Ist der Teich ordentlich mit Pflanzen bestückt dann ist nur das Wurzelwachstum von Interesse, starkzehrende Pflanzen können dann sogar kontraproduktiv sein, es werden zuviele Nährstoffe aus dem Wasser gezogen mit der Folge das die Teichpflanzen wg. Nährstoffmangels kümmern.


----------



## jochen (11. Okt. 2011)

*AW: Wirrwar Pflanzen- oder Bodenfilter*

Hallo,

den grössten Bodenfilter den ich bisher besichtigen konnte und der sehr effektiv funktioniert,
ist der, eines relativ großen Freizeitparkes in Franken.
Dieser Bodenfilter schafft es nach einer mechanischen Vorfilterung den Massenanfall an Stickstoff biologisch umzuwandeln, ohne bisherige Probleme.

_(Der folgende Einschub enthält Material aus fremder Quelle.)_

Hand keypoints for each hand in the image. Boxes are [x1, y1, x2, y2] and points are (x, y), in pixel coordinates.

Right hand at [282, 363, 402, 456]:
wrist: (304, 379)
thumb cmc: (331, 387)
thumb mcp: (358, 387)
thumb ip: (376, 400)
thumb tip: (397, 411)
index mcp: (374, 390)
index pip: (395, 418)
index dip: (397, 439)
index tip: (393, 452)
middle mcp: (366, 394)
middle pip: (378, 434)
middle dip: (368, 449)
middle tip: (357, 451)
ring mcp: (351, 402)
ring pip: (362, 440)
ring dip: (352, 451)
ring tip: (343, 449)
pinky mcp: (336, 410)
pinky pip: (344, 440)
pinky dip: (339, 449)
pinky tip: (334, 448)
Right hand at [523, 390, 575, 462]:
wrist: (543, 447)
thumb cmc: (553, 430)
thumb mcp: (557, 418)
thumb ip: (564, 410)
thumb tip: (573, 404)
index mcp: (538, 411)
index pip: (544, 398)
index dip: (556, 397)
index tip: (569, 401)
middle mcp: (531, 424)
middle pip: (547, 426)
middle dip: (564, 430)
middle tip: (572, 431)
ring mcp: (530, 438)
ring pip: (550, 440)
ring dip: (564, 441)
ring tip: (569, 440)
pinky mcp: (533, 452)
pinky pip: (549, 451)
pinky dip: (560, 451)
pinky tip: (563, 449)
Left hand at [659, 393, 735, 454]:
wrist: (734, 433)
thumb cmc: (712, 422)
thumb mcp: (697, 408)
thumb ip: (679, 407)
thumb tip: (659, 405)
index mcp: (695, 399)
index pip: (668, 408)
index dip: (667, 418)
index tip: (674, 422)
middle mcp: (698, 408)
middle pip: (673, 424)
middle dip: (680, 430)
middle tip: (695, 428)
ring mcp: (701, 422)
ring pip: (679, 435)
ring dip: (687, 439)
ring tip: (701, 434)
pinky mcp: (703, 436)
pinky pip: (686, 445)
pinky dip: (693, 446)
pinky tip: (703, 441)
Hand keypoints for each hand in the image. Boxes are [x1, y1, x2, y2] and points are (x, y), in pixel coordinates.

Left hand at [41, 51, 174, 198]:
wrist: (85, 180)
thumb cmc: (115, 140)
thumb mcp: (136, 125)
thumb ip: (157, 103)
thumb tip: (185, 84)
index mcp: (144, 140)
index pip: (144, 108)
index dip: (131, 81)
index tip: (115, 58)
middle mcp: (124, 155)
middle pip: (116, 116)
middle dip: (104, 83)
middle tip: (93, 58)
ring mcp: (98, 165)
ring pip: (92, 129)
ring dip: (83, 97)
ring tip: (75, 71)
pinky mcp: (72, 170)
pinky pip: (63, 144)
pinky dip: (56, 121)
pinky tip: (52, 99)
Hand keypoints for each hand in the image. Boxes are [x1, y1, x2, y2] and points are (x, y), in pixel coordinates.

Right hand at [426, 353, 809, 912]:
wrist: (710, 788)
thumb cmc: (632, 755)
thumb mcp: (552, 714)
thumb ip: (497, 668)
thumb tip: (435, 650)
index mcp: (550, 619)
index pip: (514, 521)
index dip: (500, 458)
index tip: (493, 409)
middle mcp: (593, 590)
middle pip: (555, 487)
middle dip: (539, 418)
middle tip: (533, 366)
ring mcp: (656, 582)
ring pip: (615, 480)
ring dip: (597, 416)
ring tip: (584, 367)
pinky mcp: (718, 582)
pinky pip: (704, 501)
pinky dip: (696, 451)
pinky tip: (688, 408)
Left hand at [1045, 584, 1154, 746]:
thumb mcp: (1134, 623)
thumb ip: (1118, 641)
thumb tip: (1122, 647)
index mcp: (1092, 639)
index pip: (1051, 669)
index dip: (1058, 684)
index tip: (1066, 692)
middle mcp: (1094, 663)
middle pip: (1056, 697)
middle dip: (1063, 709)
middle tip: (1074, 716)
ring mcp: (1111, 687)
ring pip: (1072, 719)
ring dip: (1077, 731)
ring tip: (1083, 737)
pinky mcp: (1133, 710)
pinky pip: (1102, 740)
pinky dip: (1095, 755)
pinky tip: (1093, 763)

Hier wird die Bepflanzung so gestaltet, das die verschiedenen Pflanzen, Wurzeln bilden die verschieden lang werden, und dadurch jede "Ecke" des Substrates zu erreichen.
Wenn man die dann noch richtig gruppiert, wird somit das Substratvolumen aerob gehalten, dadurch bildet sich dann eine ideale Nitrifikation am Substrat der Pflanzen.
Ich denke das Substrat war dort Lava, sicher bin ich mir da aber nicht.
Starkzehrende Pflanzen ist bei diesem System kein muss, aber sicherlich auch kein Nachteil..., wie geschrieben die Priorität der Pflanzen liegt darin, das ihre Wurzeln das Substrat "locker" halten.

Gruss,
jochen.


----------



## karsten. (11. Okt. 2011)

*AW: Wirrwar Pflanzen- oder Bodenfilter*

Hallo

eigentlich wollte ich ich raushalten 

das ist doch Haarspalterei 
vor allem wenn alles so durcheinander geht.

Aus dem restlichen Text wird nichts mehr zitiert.